The timing was flawless. As the seasonal migration toward the Sinking Mire began to swell, a relentless influx of rogue mercenaries, out-of-town hunting squads, and scarred warriors flooded the border routes. They arrived in Wu-Tan Outpost exhausted, their bodies battered by the long trek through the high-gravity terrain and their weapons notched from skirmishes with the local fauna.
They needed high-grade iron, and they needed a place to bleed off their fatigue. The Iron Lattice Inn provided both.
"Another round of the high-density grain mash," a scarred mercenary grunted, slamming a heavy leather pouch of copper coins onto the counter. "And tell the smith in the back that my broadsword is slipping along the balance point. If he can't true the spine, the graviton beasts in the valley will snap it like dry kindling."
"Leave the blade on the rack," Lin Yuan replied smoothly from behind the counter, his voice devoid of the subservient cheer common to local shopkeepers. "It will be fully recalibrated by dawn."
The quality of his work spoke for itself. Weapons leaving Lin Yuan's forge didn't possess supernatural glow or mythical traits; they possessed perfect carbon distribution, absolute structural symmetry, and a lack of micro-fractures that defied the capabilities of the town's traditional blacksmith guild. Word spread through the mercenary networks like wildfire. Within two weeks, the inn's common room was packed to capacity every night, generating a massive influx of gold and raw metal scrap.

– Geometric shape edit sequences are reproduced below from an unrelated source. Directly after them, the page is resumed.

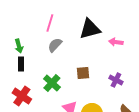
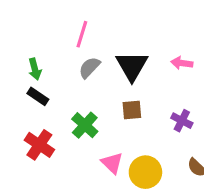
black triangle: (90, 29) -> (132, 66), moved, turned -45
black rectangle: (21, 64) -> (38, 96), turned -56

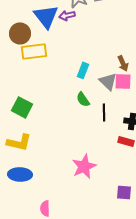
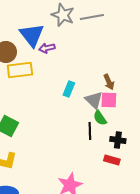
purple arrow: (67, 15) -> (47, 48), moved
green semicircle: (83, 99) -> (100, 118), moved

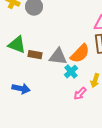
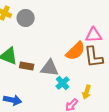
orange semicircle: (80, 54) -> (76, 51), moved

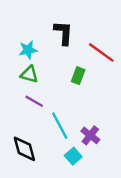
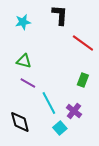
black L-shape: (63, 33) -> (60, 15), moved
cyan star: (28, 50) -> (23, 22), moved
green rectangle: (78, 76) -> (83, 80), moved

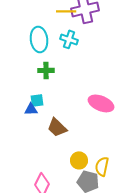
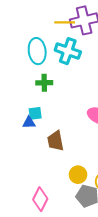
cyan cross: (69, 39) -> (68, 51), size x1.4
brown trapezoid: (57, 127) -> (56, 141), turned 35

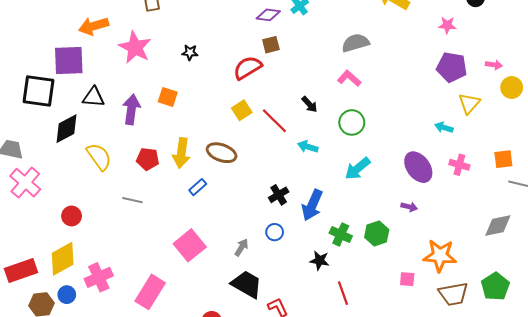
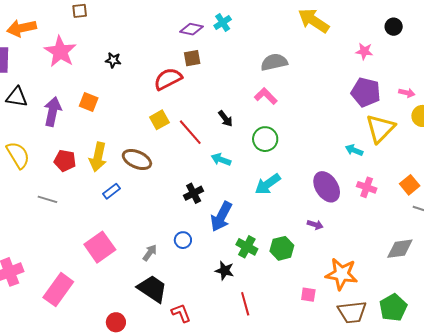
yellow triangle: (469, 103) -> (380, 128), size x1.4
orange square: (503, 159) -> (410, 185), turned -36
black cross: (279, 195) -> (194, 193), moved

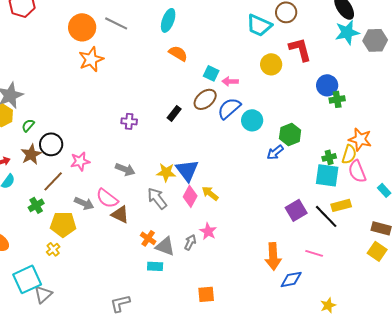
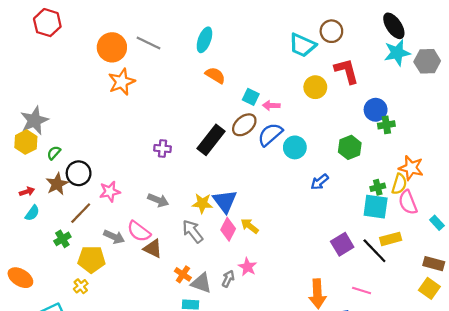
black rectangle: (174, 113) -> (211, 140), size x1.8
green hexagon: (290, 134) -> (350, 147), moved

But in a pond as small as Wu-Tan Outpost, a sudden accumulation of wealth and influence never went unnoticed.
Look, the local economy was a delicately balanced cake, and Lin Yuan had just carved out a massive piece for himself. Worse, his open business relationship and frequent private dealings with Gao Xun had sent a clear signal to the rest of the settlement. To the public, the mysterious, highly skilled smith was now firmly entrenched in the Gao Family's camp.
The response was immediate and hostile.
Across the central square, inside the high stone walls of the Liu Family manor, eyes were watching. The Liu clan, who held a strict monopoly over the outer district's traditional arms trade, saw their profits drop by thirty percent in a single fortnight. Simultaneously, the Zhao Family—who controlled the local distribution of medicinal herbs and provisions—viewed Lin Yuan's expanding inn as an unguided missile aimed directly at their territory.

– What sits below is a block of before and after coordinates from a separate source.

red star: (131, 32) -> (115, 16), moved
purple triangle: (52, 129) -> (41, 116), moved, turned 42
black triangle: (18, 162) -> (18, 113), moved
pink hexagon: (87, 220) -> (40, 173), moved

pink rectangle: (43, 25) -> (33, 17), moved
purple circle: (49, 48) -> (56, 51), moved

The thing is, neutrality was an illusion in this world. By aligning with Gao Xun's interests to secure his initial resources, Lin Yuan had automatically inherited Gao Xun's enemies.
As the midnight bells echoed through the foggy streets of the outpost, Lin Yuan stood on the upper balcony of the inn, his sharp eyes scanning the dark alleys below. His suit's remaining short-range heat sensors picked up three distinct signatures lingering near the perimeter wall—scouts, moving with the heavy, uncalibrated footsteps of $0\text{-}3$ martial artists sent by the rival houses to map out his layout.
Lin Yuan's pupils flickered with a faint, cold blue light as the AI mapped their trajectories. He didn't feel anger; he didn't feel fear. To a rational mind, enemies were simply another environmental variable. They were an indicator that his resource accumulation had reached a critical mass.
The local predators were beginning to circling his fence, completely unaware that the man behind the counter wasn't a helpless merchant, but a monster waiting for its armor to finish curing in the dark.